野球ノートを開けば、現実はもっとはっきりしていた。

ゲームウィンドウのステータスで、肩力と球速の数値が微妙に下がったまま戻らない。


ーー肩力:36 → 33

ーー球速:106km/h → 102km/h


このまま練習していても、元に戻らない感じがずっとしていた。


(誕生日なんだし、気にすんなよ俺……とか思うけど、無理だ。)


結局、昼過ぎ。

母に付き添われて病院に行くことにした。


---


待合室で順番を待ち、診察室に呼ばれる。

前に診てくれた医者がカルテを開きながら眉を寄せた。


「……うん、ちょっと聞いてほしいんだけどね。」


嫌な空気が一瞬で漂う。

斎木は思わず背筋が伸びた。


医者は淡々と説明した。


・最初の診断で“安静2週間”と言ったのは、あくまで軽度を想定したもの

・だが実際は筋と関節まわりが深くダメージを受けていた

・本当は1ヶ月以上の制限が必要な状態だった

・その誤差で、回復の一部が遅れて“違和感が残る状態”になっている

・その影響が消えるには、少なくとも“あと2年近く”かかる可能性がある


「……2年?」


自分の声なのに、どこか他人の声みたいだった。


医者は慌てたように付け足す。


「もちろん、日常生活に支障はないし、悪化するわけでもないよ。

 ただ、スポーツ選手的な“完治”という意味では、まだ時間が必要なんだ。」


(……2年もこのまま?)


その数字が頭にこびりつき、呼吸が浅くなる。


母は心配そうに肩に手を置く。

斎木は頭では分かっているのに、心が追いつかない。


でも、もっと現実的な“問題”があった。


---


家に帰り、自分の部屋のドアを閉めた瞬間。

白いウィンドウが無音で浮かび上がった。


《※肩部に長期的な違和感を確認》

《ステータス変動:肩力・球速の自然回復は停止》

《回復にはスキルポイントが必要になります》


(……うそだろ。
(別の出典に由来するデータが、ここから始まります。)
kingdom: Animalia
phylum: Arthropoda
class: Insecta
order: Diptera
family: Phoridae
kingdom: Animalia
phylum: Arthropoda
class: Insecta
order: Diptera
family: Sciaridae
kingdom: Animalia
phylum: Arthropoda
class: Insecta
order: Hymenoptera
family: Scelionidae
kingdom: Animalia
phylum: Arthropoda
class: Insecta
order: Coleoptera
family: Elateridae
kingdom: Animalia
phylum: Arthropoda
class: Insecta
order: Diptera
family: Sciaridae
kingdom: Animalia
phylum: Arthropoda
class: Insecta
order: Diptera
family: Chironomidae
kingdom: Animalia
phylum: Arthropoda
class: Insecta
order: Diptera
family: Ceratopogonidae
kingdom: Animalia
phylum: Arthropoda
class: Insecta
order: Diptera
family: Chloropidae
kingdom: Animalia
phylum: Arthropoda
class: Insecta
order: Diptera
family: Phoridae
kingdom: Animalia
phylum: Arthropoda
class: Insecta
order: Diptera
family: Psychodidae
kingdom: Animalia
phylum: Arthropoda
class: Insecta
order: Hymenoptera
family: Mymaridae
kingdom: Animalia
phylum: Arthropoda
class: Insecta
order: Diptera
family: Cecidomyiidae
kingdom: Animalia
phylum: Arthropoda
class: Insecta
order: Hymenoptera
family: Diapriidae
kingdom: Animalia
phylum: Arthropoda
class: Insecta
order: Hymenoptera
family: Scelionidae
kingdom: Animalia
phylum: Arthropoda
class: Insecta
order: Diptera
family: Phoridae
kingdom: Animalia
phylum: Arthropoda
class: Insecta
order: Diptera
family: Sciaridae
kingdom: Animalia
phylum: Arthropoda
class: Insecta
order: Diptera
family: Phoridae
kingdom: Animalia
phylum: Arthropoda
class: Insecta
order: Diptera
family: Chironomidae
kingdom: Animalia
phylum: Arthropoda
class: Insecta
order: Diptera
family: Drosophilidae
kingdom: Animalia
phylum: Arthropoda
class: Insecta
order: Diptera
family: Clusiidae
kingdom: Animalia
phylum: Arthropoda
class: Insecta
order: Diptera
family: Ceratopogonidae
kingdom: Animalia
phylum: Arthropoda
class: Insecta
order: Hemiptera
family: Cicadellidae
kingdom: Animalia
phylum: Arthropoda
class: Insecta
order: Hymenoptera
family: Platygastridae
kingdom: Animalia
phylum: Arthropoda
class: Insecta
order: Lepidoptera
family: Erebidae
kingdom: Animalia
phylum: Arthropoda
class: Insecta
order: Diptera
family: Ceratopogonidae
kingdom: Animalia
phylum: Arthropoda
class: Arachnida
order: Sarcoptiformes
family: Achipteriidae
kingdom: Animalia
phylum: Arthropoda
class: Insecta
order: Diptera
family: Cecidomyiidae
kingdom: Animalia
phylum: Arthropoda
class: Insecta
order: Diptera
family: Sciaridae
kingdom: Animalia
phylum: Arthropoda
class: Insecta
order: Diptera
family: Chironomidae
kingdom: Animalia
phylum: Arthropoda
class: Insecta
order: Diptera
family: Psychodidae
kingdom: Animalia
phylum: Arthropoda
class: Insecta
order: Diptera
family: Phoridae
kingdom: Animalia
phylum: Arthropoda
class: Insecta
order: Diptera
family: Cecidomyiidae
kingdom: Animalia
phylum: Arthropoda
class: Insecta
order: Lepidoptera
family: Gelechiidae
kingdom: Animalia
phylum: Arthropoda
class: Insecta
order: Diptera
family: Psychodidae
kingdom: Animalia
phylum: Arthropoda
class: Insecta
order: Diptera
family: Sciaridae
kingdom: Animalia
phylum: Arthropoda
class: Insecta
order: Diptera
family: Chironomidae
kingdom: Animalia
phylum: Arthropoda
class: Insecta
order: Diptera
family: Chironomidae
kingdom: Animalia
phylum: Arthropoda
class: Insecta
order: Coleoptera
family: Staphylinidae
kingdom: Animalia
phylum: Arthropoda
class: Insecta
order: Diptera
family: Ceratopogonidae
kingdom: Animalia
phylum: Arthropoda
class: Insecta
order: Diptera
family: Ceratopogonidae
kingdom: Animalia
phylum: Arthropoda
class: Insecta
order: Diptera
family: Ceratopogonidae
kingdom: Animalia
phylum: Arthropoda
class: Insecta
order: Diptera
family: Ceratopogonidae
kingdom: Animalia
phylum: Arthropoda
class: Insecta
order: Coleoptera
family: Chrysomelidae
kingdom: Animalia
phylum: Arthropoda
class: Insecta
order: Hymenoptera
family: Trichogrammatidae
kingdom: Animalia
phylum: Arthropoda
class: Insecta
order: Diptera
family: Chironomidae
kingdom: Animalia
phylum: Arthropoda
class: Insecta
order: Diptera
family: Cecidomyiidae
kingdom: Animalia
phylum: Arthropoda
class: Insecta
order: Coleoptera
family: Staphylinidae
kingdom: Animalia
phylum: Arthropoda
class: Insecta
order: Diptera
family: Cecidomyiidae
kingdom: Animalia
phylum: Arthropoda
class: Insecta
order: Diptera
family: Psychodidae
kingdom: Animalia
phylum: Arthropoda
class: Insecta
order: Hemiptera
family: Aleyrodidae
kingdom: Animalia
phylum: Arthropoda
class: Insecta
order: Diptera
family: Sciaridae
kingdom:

)


詳細ボタンを押すと、さらに文字が増える。


《肩力を1上げるにはポイント2が必要》

《球速の上昇も同様:ポイント2必要》


(ポイント2って……マジかよ。)


今まで、肩力はポイント1で上げられた。

球速も同じ。

つまり、今回の“影響”はシステムにも深く刻まれたわけだ。


誕生日なのに、最悪の報告ばかりだ。


けど、それでも。


(……戻れないわけじゃねぇ。ポイント使えば……ちゃんと取り戻せる。)


白いウィンドウが静かに明滅する。


《あなたはまだ成長期です》

《回復は遅いが、強化は可能です》


まるで励ますような文章に、少しだけ肩の力が抜けた。


(2年か……長いけど。

 でも俺、2年くらいで諦めるほど弱くないだろ。)


自分に言い聞かせるみたいに、深く息を吸う。


---


誕生日ケーキを食べたあと、部屋に戻る。

さっきより気持ちは少し落ち着いていた。


肩をゆっくり回す。

違和感は確かにある。

なくなるのは遠い。


でも――


(……だったら、取り戻すまで毎日やるだけだ。

 ポイントだって、稼げばいい。)


拳を作った瞬間、またウィンドウが小さく光る。


《誕生日ボーナス:+2pt》


(……ありがとよ。)


今日の現実は、正直きつい。

だけど、立ち止まるような理由にはならなかった。


「2年もかかるなら、その2年で強くなってやる。」


静かな部屋に、誰にも聞こえない決意だけが落ちた。